Adele’s rendition of “Hello” to open the 59th Grammys show was a little shaky at first, a case of performance nerves. But the fear combined with sadness and disgust as Adele heard from her seat at the Staples Center that she had won for Song of the Year was different. I know what Adele was feeling at that moment as the left corner of her mouth pulled wide in fear, and simultaneously downward in a display of sadness and disgust. On the other hand, I can’t say for sure what she was thinking.
But given how the Grammys imitate the Oscars in favoring one big annual winner, Adele may well have known what might follow. She might, and did, go on to be declared the winner for Record of the Year before capping off her triumph with Album of the Year.
Adele is far, far more a singer than a (fake) actress.
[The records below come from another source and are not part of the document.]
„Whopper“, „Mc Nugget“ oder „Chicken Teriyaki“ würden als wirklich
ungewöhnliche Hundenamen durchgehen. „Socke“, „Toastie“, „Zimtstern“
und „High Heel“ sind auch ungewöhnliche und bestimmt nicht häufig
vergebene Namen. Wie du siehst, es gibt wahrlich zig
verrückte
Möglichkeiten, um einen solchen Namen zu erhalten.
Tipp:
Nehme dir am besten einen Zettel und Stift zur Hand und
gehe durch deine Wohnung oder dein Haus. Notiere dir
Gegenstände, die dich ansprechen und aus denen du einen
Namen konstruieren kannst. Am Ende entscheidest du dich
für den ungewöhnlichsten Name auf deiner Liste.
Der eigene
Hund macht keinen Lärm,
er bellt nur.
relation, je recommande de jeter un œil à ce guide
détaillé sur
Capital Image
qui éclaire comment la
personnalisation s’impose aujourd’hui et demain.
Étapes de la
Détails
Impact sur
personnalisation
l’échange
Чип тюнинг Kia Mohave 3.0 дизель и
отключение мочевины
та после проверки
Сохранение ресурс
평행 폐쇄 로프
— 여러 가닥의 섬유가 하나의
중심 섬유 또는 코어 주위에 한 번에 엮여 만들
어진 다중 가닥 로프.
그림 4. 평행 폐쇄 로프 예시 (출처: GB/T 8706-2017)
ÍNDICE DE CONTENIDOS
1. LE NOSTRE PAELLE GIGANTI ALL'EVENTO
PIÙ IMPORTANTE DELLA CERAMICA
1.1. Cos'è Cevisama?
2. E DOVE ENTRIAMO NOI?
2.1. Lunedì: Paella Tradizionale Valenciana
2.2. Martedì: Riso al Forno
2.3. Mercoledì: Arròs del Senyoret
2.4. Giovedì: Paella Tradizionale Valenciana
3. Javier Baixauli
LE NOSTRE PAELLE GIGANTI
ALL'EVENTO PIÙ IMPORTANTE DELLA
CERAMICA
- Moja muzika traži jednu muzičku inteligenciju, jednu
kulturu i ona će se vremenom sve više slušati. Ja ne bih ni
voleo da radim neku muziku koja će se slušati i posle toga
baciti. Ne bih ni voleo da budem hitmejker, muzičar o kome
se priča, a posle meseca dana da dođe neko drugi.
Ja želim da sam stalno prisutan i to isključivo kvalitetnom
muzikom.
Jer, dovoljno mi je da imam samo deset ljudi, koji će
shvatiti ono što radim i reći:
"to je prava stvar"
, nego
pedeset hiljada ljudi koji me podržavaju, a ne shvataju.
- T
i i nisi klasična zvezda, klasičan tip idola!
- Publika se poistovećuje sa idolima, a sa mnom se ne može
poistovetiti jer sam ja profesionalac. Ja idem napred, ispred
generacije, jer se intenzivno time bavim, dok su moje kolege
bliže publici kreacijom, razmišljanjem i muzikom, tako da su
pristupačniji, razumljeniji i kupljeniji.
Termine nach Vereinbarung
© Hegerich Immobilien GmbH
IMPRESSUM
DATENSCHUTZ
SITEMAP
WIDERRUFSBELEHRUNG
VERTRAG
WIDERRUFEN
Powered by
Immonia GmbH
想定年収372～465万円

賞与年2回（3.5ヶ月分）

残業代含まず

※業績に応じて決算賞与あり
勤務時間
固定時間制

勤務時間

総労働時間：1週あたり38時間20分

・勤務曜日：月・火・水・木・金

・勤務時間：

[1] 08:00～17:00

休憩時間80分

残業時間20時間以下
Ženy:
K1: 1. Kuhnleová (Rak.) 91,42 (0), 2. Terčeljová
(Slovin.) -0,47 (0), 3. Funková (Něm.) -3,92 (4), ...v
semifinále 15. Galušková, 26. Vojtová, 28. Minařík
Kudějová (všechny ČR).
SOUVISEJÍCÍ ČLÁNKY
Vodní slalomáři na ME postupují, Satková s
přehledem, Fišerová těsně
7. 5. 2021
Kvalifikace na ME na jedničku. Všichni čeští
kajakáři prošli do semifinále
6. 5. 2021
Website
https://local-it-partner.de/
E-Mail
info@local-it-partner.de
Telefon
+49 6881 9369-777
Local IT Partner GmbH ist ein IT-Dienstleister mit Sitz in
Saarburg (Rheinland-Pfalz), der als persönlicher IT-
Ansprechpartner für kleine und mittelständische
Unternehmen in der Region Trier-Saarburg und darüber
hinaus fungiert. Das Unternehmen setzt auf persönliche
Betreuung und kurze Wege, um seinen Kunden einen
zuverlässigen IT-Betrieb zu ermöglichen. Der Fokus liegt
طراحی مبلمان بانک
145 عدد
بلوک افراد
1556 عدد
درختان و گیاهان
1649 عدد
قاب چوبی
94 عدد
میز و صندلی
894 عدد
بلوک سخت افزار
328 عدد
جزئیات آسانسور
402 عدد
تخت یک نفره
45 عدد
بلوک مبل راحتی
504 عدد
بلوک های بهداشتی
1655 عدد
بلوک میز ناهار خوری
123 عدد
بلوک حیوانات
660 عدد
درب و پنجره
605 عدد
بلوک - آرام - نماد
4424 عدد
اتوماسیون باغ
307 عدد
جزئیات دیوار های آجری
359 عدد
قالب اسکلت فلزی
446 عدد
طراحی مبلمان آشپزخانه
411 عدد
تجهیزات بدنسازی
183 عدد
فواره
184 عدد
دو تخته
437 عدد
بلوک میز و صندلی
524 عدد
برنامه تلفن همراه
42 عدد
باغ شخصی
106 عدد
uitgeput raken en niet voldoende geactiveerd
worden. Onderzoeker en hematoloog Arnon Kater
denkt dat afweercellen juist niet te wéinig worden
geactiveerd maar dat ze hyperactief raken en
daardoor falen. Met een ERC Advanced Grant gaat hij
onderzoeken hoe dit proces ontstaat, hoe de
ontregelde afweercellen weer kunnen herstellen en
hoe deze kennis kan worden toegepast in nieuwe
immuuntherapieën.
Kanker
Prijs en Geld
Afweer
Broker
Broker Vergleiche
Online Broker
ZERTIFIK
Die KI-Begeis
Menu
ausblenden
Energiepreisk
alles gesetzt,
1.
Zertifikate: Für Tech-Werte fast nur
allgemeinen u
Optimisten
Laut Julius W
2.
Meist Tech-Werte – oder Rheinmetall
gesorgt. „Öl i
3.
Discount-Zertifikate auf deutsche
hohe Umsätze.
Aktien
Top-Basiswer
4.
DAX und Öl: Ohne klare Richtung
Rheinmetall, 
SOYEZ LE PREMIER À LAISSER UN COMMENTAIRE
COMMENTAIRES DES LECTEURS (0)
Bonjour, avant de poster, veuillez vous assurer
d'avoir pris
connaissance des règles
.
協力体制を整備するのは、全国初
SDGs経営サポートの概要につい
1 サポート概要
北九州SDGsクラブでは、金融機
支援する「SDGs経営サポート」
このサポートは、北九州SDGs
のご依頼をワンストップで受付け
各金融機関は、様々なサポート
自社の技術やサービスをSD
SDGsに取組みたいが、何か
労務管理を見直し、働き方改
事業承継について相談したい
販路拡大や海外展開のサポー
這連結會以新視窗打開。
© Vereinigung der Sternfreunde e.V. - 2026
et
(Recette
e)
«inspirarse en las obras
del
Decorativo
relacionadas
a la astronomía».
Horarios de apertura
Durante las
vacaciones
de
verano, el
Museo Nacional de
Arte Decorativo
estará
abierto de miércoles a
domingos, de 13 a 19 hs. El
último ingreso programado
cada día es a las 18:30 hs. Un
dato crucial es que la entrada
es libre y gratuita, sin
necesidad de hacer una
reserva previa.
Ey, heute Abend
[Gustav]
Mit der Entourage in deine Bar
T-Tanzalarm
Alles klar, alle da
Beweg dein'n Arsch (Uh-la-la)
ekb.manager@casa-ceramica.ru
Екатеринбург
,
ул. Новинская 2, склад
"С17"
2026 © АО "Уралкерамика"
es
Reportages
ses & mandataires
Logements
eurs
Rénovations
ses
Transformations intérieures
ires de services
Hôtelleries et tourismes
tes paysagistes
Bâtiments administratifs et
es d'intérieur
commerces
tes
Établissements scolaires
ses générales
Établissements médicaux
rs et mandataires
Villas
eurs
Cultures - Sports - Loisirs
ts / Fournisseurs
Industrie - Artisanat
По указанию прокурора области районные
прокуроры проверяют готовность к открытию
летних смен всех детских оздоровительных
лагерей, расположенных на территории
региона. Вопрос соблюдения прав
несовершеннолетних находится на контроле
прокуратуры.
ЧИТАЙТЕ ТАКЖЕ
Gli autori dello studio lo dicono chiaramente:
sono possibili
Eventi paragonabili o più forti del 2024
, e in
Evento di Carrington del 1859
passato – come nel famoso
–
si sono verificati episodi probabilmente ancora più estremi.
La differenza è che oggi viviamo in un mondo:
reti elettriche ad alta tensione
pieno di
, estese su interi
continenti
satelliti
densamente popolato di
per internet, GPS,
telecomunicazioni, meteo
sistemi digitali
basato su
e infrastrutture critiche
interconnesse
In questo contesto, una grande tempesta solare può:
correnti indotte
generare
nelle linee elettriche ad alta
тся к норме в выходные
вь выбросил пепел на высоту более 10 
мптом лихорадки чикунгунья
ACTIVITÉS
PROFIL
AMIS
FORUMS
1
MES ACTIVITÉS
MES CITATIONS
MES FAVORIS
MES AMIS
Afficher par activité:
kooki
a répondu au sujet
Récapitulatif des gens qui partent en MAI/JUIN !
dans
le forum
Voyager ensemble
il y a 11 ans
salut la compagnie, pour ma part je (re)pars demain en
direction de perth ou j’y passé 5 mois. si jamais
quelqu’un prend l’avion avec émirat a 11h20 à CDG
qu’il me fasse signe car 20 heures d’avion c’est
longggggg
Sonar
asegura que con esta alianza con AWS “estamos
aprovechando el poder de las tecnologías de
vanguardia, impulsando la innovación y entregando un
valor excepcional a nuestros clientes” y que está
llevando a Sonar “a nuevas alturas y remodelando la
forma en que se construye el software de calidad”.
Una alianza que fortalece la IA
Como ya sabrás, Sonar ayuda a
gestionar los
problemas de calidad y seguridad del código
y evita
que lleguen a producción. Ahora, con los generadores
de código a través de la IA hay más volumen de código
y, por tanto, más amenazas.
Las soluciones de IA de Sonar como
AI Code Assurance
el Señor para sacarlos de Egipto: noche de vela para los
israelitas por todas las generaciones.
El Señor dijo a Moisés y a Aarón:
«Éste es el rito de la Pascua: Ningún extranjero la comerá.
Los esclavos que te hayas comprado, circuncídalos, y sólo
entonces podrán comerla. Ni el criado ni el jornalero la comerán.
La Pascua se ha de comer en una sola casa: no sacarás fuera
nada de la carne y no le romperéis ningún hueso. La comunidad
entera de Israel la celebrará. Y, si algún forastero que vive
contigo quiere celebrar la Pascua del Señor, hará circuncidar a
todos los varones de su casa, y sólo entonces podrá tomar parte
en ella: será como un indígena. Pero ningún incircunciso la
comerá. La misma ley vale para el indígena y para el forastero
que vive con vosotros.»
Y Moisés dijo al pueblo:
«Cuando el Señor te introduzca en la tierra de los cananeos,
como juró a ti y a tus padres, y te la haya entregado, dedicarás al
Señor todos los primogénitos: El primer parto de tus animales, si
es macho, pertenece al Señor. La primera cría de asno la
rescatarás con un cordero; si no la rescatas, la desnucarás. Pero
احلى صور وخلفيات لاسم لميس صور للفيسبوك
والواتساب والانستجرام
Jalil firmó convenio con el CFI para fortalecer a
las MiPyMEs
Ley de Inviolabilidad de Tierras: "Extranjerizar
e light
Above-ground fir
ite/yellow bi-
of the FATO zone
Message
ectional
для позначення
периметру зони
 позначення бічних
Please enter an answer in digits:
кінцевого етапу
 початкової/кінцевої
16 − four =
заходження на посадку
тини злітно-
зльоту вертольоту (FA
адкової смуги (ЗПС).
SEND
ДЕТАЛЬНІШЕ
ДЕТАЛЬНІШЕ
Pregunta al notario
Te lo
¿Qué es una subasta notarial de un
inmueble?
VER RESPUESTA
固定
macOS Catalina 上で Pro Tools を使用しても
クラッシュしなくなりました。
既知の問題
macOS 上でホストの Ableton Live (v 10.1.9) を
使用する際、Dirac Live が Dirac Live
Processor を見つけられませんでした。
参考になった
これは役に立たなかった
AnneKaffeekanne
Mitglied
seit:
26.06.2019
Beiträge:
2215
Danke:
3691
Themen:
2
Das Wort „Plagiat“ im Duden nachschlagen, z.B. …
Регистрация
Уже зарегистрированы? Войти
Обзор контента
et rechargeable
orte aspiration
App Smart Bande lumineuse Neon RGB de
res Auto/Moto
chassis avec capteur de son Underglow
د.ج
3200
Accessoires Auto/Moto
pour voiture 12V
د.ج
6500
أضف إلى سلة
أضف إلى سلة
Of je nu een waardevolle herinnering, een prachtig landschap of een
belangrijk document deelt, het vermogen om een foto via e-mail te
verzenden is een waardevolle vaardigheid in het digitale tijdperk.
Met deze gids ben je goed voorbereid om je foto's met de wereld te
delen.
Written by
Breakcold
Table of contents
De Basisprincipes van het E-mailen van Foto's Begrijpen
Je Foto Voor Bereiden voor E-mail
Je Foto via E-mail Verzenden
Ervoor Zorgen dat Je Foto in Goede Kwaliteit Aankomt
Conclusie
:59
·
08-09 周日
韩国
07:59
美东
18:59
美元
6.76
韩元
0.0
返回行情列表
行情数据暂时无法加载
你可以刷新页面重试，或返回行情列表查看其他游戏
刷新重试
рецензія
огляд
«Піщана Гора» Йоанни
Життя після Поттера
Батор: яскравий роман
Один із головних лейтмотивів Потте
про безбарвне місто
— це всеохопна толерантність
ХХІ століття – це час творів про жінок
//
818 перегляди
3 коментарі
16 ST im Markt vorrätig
She shows how she authentically feels. Bowing to a gracious Beyonce seated in the front row before her, Adele was, as everyone could witness, remarkably candid. Claiming “I can’t possibly accept” the Album of the Year award, Adele then called Beyonce’s more stunning Lemonade album “monumental.” I only wish the Recording Academy’s voters had felt so equally shaken in denying Beyonce the evening’s big prize.
After a history of 62 Grammy nominations and only one big win, she had to be feeling personal disappointment.
For her part, Beyonce went from a wince, to a concerned, worry wrinkle between her eyebrows upon experiencing Adele’s raw feelings, to a tear in her eyes by the end of Adele’s respectful speech. Those signs of sadness by Beyonce were completely and poignantly understandable. After a history of 62 Grammy nominations and only one big win, she had to be feeling personal disappointment. And in the bigger picture, Beyonce stayed in the realm of sadness rather than anger or disgust in knowing that the Recording Academy has in the past five years overlooked Frank Ocean, Kendrick Lamar and herself in awarding the top prize to a slew of white musical acts: Mumford & Sons, Daft Punk, Beck, Taylor Swift, and now Adele.
It became a real show-stopper within the staged show: a gracious Beyonce and a fervent, distraught Adele making more than just eye contact. A beautiful demonstration of empathy, mutual respect and support united the two women, even as the stage behind the British diva filled with songwriters and producers from Adele’s nearly all white, male team.